SELECTED EXCERPT:
────────
I suppose the beauty of this thread is that those we may think are famous/infamous others may not.

Anyway got any more? All you have posted has intrigued me.
 
I know about Eleanor of Aquitaine (see above) by reading about her. :)

I suppose the beauty of this thread is that those we may think are famous/infamous others may not.

Anyway got any more? All you have posted has intrigued me.

I mentioned in another thread Admiral Jacky Fisher...considering he rose to be first lord of the admiralty, he was a pretty wacky guy.

Actually, one you may know about, but probably don't know half of it is James Cook. We tend to just know him as the first European guy to find the east coast, but he was a seriously brilliant navigator/mapmaker.

Probably not worth looking up, but for navigational feats...Captain Bligh...After the mutiny on the bounty, he was given a 7m open launch, and in 47 days sailed from Tahiti to Timor (3,618Miles) using a pocket watch and a quadrant, without any maps.

Another you'll know by name at least, but worth reading more about...Julius Caesar...Probably one of the most arrogant pricks ever put on the planet, and (frighteningly) genius enough to live up to his ego. (BTW, the German title Kaiser & Russian Tsar are derivative of 'Caesar')

Actually, there were several Romans around that era...The Roman empire was built on having a bunch of absolute geniuses in a row (they overlapped, so were often working with/against each other, but ultimately they built on each others achievements). Marius, Sulla, Lucullus, Pompey, Caesar, Augustus & Agrippa.
 
A big part of the success of the Roman empire was also that they were, for the time, a highly specialised economy which meant that they could afford to employ (and equip) far more professional soldiers than any of the civilisations they encountered could.
 
I mentioned in another thread Admiral Jacky Fisher...considering he rose to be first lord of the admiralty, he was a pretty wacky guy.

Actually, one you may know about, but probably don't know half of it is James Cook. We tend to just know him as the first European guy to find the east coast, but he was a seriously brilliant navigator/mapmaker.

Probably not worth looking up, but for navigational feats...Captain Bligh...After the mutiny on the bounty, he was given a 7m open launch, and in 47 days sailed from Tahiti to Timor (3,618Miles) using a pocket watch and a quadrant, without any maps.
────────
(Dataset excerpts)
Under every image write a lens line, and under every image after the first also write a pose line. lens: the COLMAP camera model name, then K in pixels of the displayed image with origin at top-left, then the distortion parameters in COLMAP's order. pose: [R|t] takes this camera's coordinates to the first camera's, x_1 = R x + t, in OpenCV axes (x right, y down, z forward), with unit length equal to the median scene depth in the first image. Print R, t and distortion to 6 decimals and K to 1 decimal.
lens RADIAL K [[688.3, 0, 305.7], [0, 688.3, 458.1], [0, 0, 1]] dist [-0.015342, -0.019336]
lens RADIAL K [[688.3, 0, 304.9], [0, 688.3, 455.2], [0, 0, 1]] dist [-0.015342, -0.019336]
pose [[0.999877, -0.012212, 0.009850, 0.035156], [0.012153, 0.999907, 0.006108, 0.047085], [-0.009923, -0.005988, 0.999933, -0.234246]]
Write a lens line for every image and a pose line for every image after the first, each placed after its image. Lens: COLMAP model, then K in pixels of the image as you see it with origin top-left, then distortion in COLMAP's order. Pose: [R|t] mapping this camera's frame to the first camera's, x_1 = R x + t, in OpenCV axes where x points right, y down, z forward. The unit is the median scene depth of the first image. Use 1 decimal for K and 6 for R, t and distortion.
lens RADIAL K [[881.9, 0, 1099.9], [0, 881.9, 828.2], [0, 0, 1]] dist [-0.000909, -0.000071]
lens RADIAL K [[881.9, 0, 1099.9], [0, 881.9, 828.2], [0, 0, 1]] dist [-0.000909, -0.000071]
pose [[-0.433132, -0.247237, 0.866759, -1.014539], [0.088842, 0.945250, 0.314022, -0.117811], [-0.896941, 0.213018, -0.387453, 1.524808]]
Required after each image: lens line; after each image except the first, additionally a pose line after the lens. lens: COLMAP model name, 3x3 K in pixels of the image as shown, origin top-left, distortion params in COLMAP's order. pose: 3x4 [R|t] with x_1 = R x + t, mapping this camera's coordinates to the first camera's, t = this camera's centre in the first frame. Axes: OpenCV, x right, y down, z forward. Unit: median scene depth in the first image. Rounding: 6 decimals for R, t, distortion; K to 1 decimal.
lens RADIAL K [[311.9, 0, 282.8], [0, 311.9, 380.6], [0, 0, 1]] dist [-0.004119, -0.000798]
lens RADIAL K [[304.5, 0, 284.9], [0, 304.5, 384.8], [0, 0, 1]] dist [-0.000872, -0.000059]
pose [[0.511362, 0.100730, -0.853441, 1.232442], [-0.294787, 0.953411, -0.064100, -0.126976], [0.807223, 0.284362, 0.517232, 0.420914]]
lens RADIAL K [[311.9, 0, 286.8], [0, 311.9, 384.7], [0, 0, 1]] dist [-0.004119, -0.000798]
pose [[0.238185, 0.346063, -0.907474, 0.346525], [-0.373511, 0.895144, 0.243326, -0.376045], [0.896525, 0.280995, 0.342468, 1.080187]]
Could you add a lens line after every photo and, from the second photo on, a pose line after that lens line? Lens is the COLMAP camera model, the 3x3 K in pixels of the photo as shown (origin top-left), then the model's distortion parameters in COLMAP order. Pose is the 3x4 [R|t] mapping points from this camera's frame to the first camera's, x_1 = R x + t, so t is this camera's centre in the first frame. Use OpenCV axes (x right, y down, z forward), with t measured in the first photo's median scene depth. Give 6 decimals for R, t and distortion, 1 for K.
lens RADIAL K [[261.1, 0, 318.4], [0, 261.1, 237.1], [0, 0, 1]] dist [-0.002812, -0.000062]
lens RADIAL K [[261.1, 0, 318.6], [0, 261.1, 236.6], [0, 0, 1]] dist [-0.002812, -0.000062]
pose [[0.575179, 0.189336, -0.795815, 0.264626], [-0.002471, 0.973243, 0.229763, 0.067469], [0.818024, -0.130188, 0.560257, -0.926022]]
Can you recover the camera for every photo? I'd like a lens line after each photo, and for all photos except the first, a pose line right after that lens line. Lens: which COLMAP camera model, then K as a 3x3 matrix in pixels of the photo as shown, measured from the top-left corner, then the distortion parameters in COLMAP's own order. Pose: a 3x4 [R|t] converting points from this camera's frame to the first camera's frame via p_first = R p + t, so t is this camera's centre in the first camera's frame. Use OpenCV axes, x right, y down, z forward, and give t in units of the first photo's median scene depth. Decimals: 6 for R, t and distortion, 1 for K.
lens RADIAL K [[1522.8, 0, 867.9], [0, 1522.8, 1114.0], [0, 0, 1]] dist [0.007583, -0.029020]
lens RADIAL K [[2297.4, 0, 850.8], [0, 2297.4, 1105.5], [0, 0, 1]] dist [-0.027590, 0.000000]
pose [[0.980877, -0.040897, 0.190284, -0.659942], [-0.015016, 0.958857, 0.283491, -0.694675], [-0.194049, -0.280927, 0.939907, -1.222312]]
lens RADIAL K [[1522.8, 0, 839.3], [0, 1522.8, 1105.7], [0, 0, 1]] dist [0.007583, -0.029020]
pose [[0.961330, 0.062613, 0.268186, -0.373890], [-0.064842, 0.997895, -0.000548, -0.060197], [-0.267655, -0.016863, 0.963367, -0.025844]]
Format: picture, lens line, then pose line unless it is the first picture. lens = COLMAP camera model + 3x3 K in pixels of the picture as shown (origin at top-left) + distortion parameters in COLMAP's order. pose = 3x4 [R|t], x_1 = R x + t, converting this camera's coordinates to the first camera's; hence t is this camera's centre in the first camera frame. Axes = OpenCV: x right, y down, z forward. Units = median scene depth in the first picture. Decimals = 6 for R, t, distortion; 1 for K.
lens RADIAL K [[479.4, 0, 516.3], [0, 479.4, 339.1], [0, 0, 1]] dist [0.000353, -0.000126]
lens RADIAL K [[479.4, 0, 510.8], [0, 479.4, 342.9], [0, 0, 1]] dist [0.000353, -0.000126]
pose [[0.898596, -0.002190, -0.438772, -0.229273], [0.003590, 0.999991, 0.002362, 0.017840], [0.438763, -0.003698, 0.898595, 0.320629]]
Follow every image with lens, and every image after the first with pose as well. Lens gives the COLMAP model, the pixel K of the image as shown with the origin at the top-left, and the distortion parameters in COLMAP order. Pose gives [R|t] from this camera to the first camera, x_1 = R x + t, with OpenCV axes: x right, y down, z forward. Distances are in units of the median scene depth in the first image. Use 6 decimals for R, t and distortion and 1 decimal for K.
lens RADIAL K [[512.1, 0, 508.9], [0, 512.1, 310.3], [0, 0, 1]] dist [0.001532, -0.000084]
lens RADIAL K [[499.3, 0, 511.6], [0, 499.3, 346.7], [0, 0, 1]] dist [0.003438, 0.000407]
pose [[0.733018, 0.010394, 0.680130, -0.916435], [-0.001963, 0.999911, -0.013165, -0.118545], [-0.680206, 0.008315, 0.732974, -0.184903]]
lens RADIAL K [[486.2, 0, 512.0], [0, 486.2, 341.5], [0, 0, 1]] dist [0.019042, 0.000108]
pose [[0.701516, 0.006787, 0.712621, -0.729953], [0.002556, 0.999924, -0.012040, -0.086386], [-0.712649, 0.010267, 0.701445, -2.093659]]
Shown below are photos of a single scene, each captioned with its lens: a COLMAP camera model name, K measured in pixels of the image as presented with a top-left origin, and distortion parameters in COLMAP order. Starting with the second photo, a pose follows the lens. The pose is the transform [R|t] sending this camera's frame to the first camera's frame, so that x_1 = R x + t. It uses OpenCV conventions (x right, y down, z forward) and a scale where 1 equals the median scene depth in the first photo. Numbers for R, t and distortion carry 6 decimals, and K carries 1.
────────
PROBLEMS TO SOLVE:
1. In the thread on historical figures, how many days did Captain Bligh take to sail from Tahiti to Timor?
2. Quote the thread on historical figures, starting at "Actually, there were" and ending at "Augustus & Agrippa.".

ANSWERS IN ORDER:
1. 47 days.

2.
Actually, there were several Romans around that era...The Roman empire was built on having a bunch of absolute geniuses in a row (they overlapped, so were often working with/against each other, but ultimately they built on each others achievements). Marius, Sulla, Lucullus, Pompey, Caesar, Augustus & Agrippa.